- WHAT IS REQUIRED -
Could you write out the opening lines of the data, word for word, stopping after the line that contains "m o valor dos"?

- RAW DATA -
Content starts
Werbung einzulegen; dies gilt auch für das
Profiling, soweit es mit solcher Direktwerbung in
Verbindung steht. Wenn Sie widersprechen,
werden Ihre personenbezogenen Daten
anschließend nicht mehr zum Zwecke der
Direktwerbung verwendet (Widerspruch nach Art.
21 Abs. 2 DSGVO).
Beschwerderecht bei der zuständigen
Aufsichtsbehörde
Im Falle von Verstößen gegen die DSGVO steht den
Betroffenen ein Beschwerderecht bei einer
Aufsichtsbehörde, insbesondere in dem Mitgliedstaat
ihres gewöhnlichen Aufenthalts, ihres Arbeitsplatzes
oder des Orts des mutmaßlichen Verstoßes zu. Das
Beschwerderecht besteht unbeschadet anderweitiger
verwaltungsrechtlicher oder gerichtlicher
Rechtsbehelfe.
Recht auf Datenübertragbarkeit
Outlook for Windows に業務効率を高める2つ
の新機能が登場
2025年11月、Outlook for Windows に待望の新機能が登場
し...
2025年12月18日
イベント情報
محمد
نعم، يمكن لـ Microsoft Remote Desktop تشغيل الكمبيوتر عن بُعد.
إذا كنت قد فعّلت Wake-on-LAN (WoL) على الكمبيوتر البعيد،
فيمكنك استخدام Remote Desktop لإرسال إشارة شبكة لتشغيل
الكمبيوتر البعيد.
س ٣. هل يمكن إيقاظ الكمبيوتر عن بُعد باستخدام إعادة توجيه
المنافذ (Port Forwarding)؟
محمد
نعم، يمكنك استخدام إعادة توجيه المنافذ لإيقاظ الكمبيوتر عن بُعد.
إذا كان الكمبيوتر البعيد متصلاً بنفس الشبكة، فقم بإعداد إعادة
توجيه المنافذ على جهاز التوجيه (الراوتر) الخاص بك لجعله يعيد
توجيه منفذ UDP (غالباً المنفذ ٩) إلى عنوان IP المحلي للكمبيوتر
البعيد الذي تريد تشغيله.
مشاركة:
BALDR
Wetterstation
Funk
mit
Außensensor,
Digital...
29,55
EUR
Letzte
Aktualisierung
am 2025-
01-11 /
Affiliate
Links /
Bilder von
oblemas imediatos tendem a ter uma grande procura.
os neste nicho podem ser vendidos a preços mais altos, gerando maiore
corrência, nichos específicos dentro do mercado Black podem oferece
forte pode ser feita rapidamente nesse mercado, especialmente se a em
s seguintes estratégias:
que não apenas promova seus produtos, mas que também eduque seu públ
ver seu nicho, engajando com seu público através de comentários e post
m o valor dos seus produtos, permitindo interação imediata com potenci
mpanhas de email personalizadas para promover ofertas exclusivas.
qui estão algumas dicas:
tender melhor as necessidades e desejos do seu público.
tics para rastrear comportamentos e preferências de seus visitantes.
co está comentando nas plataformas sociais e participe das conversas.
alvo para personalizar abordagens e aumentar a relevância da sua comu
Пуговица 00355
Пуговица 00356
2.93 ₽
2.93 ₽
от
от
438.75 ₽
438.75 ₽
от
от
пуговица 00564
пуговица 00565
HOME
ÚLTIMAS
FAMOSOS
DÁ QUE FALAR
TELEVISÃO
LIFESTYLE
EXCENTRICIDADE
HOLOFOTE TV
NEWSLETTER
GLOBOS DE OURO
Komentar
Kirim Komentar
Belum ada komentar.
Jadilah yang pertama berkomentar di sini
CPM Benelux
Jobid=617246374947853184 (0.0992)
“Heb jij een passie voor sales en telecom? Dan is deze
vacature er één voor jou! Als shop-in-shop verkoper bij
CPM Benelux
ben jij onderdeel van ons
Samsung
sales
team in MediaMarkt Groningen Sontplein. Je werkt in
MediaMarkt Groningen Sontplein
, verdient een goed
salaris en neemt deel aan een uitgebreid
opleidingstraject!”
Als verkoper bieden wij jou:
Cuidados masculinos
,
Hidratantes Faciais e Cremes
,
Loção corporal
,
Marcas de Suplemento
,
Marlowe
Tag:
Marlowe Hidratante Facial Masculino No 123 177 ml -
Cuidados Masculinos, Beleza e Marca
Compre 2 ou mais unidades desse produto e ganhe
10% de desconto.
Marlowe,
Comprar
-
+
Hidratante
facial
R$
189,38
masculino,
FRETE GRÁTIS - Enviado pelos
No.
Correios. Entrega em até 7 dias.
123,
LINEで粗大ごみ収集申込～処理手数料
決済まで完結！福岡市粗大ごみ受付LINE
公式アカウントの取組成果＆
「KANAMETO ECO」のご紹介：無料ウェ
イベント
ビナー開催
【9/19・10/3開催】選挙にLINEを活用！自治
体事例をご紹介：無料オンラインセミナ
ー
Content ends
- SOLUTION TO THE PROBLEM -
Werbung einzulegen; dies gilt auch für das
Profiling, soweit es mit solcher Direktwerbung in
Verbindung steht. Wenn Sie widersprechen,
werden Ihre personenbezogenen Daten
anschließend nicht mehr zum Zwecke der
Direktwerbung verwendet (Widerspruch nach Art.
21 Abs. 2 DSGVO).
Beschwerderecht bei der zuständigen
Aufsichtsbehörde
Im Falle von Verstößen gegen die DSGVO steht den
Betroffenen ein Beschwerderecht bei einer
Aufsichtsbehörde, insbesondere in dem Mitgliedstaat
ihres gewöhnlichen Aufenthalts, ihres Arbeitsplatzes
oder des Orts des mutmaßlichen Verstoßes zu. Das
Beschwerderecht besteht unbeschadet anderweitiger
verwaltungsrechtlicher oder gerichtlicher
Rechtsbehelfe.
Recht auf Datenübertragbarkeit
Outlook for Windows に業務効率を高める2つ
の新機能が登場
2025年11月、Outlook for Windows に待望の新機能が登場
し...
2025年12月18日
イベント情報
محمد
نعم، يمكن لـ Microsoft Remote Desktop تشغيل الكمبيوتر عن بُعد.
إذا كنت قد فعّلت Wake-on-LAN (WoL) على الكمبيوتر البعيد،
فيمكنك استخدام Remote Desktop لإرسال إشارة شبكة لتشغيل
الكمبيوتر البعيد.
س ٣. هل يمكن إيقاظ الكمبيوتر عن بُعد باستخدام إعادة توجيه
المنافذ (Port Forwarding)؟
محمد
نعم، يمكنك استخدام إعادة توجيه المنافذ لإيقاظ الكمبيوتر عن بُعد.
إذا كان الكمبيوتر البعيد متصلاً بنفس الشبكة، فقم بإعداد إعادة
توجيه المنافذ على جهاز التوجيه (الراوتر) الخاص بك لجعله يعيد
توجيه منفذ UDP (غالباً المنفذ ٩) إلى عنوان IP المحلي للكمبيوتر
البعيد الذي تريد تشغيله.
مشاركة:
BALDR
Wetterstation
Funk
mit
Außensensor,
Digital...
29,55
EUR
Letzte
Aktualisierung
am 2025-
01-11 /
Affiliate
Links /
Bilder von
oblemas imediatos tendem a ter uma grande procura.
os neste nicho podem ser vendidos a preços mais altos, gerando maiore
corrência, nichos específicos dentro do mercado Black podem oferece
forte pode ser feita rapidamente nesse mercado, especialmente se a em
s seguintes estratégias:
que não apenas promova seus produtos, mas que também eduque seu públ
ver seu nicho, engajando com seu público através de comentários e post
m o valor dos seus produtos, permitindo interação imediata com potenci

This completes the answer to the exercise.